Recruitment of external plus‐end directed microtubule motor kinesin‐1 to the surface of pigment granules transported to microtubule minus‐ends by cytoplasmic dynein in melanophores creates a tug‐of‐war between opposing microtubule motors in vivo. Loading with kinesin‐1 attenuates minus‐end directed runs of pigment granules generated by dynein, and reverses the overall direction of their movement. Therefore, in the absence of external signals, a tug‐of‐war between opposing microtubule motors is sufficient to control the directionality of microtubule transport in vivo. Bidirectional transport of membrane organelles along microtubules (MTs) is driven by plus‐end directed kinesins and minus‐end directed dynein bound to the same cargo. Activities of opposing MT motors produce bidirectional movement of membrane organelles and cytoplasmic particles along MT transport tracks. Directionality of MT‐based transport might be controlled by a protein complex that determines which motor type is active at any given moment of time, or determined by the outcome of a tug‐of‐war between MT motors dragging cargo organelles in opposite directions.
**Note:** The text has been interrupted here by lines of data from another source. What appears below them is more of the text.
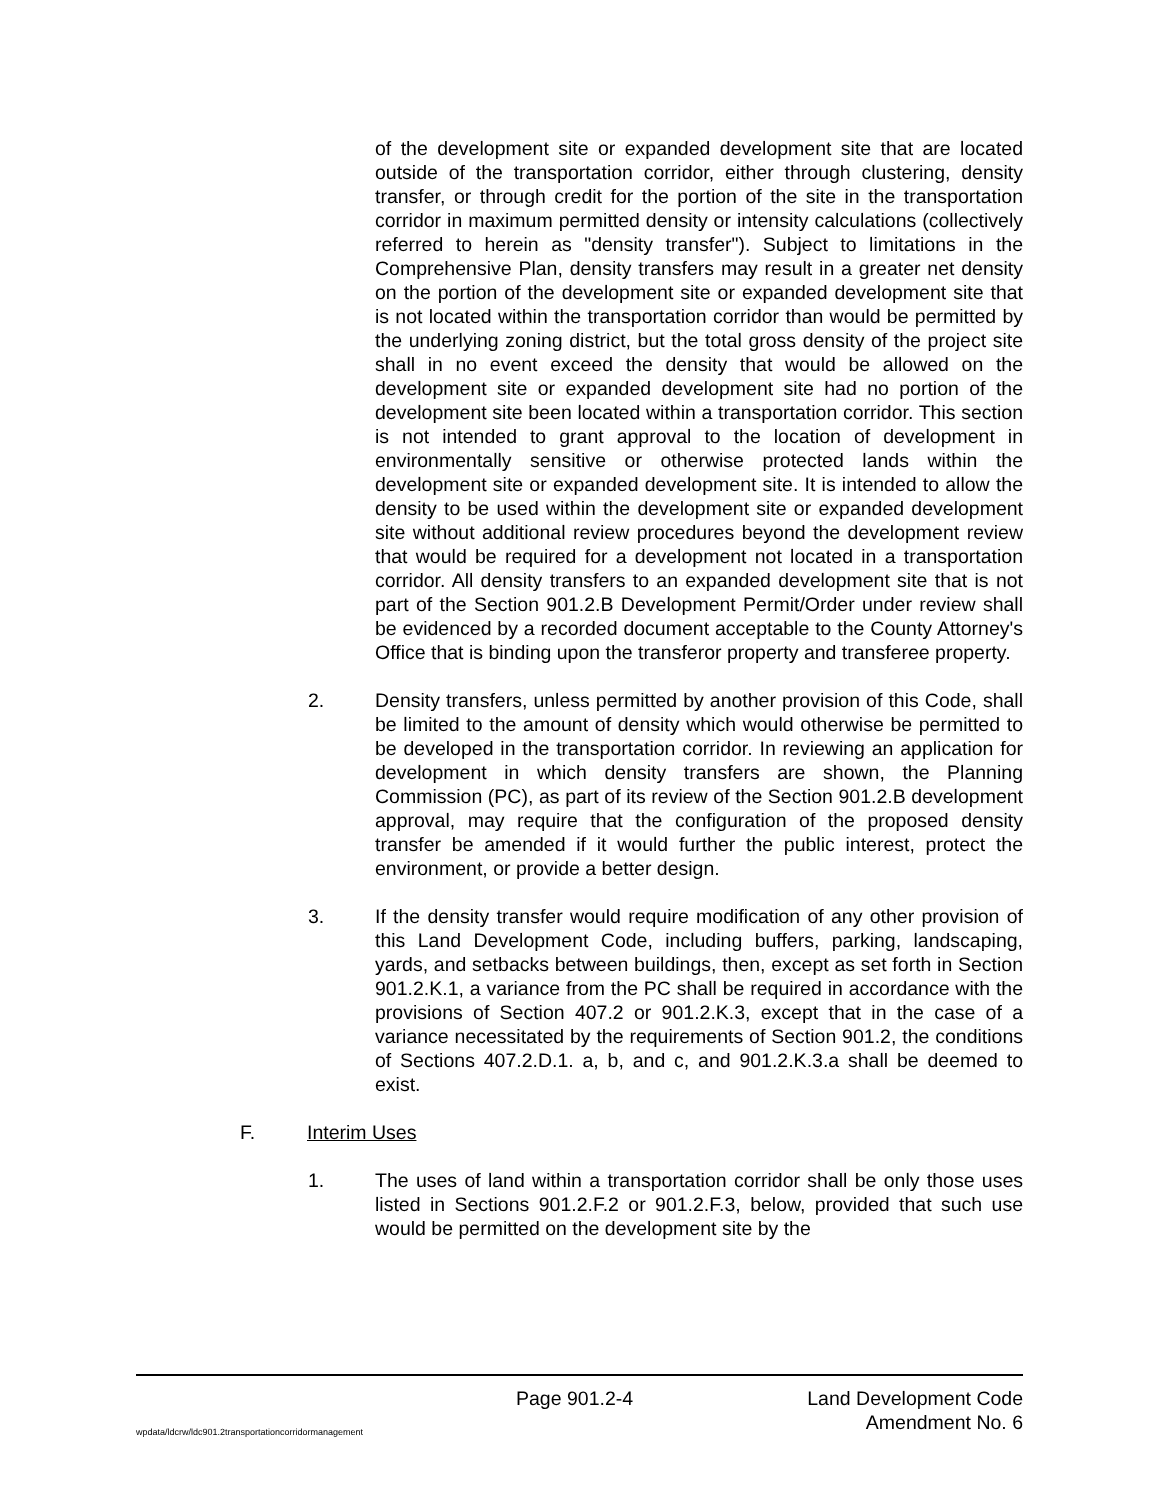of the development site or expanded development site that are located outside of the transportation corridor, either through clustering, density transfer, or through credit for the portion of the site in the transportation corridor in maximum permitted density or intensity calculations (collectively referred to herein as "density transfer"). Subject to limitations in the Comprehensive Plan, density transfers may result in a greater net density on the portion of the development site or expanded development site that is not located within the transportation corridor than would be permitted by the underlying zoning district, but the total gross density of the project site shall in no event exceed the density that would be allowed on the development site or expanded development site had no portion of the development site been located within a transportation corridor. This section is not intended to grant approval to the location of development in environmentally sensitive or otherwise protected lands within the development site or expanded development site. It is intended to allow the density to be used within the development site or expanded development site without additional review procedures beyond the development review that would be required for a development not located in a transportation corridor. All density transfers to an expanded development site that is not part of the Section 901.2.B Development Permit/Order under review shall be evidenced by a recorded document acceptable to the County Attorney's Office that is binding upon the transferor property and transferee property.
2. Density transfers, unless permitted by another provision of this Code, shall be limited to the amount of density which would otherwise be permitted to be developed in the transportation corridor. In reviewing an application for development in which density transfers are shown, the Planning Commission (PC), as part of its review of the Section 901.2.B development approval, may require that the configuration of the proposed density transfer be amended if it would further the public interest, protect the environment, or provide a better design.
3. If the density transfer would require modification of any other provision of this Land Development Code, including buffers, parking, landscaping, yards, and setbacks between buildings, then, except as set forth in Section 901.2.K.1, a variance from the PC shall be required in accordance with the provisions of Section 407.2 or 901.2.K.3, except that in the case of a variance necessitated by the requirements of Section 901.2, the conditions of Sections 407.2.D.1. a, b, and c, and 901.2.K.3.a shall be deemed to exist.
F. Interim Uses
1. The uses of land within a transportation corridor shall be only those uses listed in Sections 901.2.F.2 or 901.2.F.3, below, provided that such use would be permitted on the development site by the
Page 901.2-4 Land Development Code
wpdata/ldcrw/ldc901.2transportationcorridormanagement
Amendment No. 6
However, evidence in support of each mechanisms of regulation is based mostly on the results of theoretical analyses or indirect experimental data. Here, we test whether the direction of movement of membrane organelles in vivo can be controlled by the tug‐of‐war between opposing MT motors alone, by attaching a large number of kinesin‐1 motors to organelles transported by dynein to minus‐ends of MTs. We find that recruitment of kinesin significantly reduces the length and velocity of minus‐end‐directed dynein‐dependent MT runs, leading to a reversal of the overall direction of dynein‐driven organelles in vivo. Therefore, in the absence of external regulators tug‐of‐war between opposing MT motors alone is sufficient to determine the directionality of MT transport in vivo.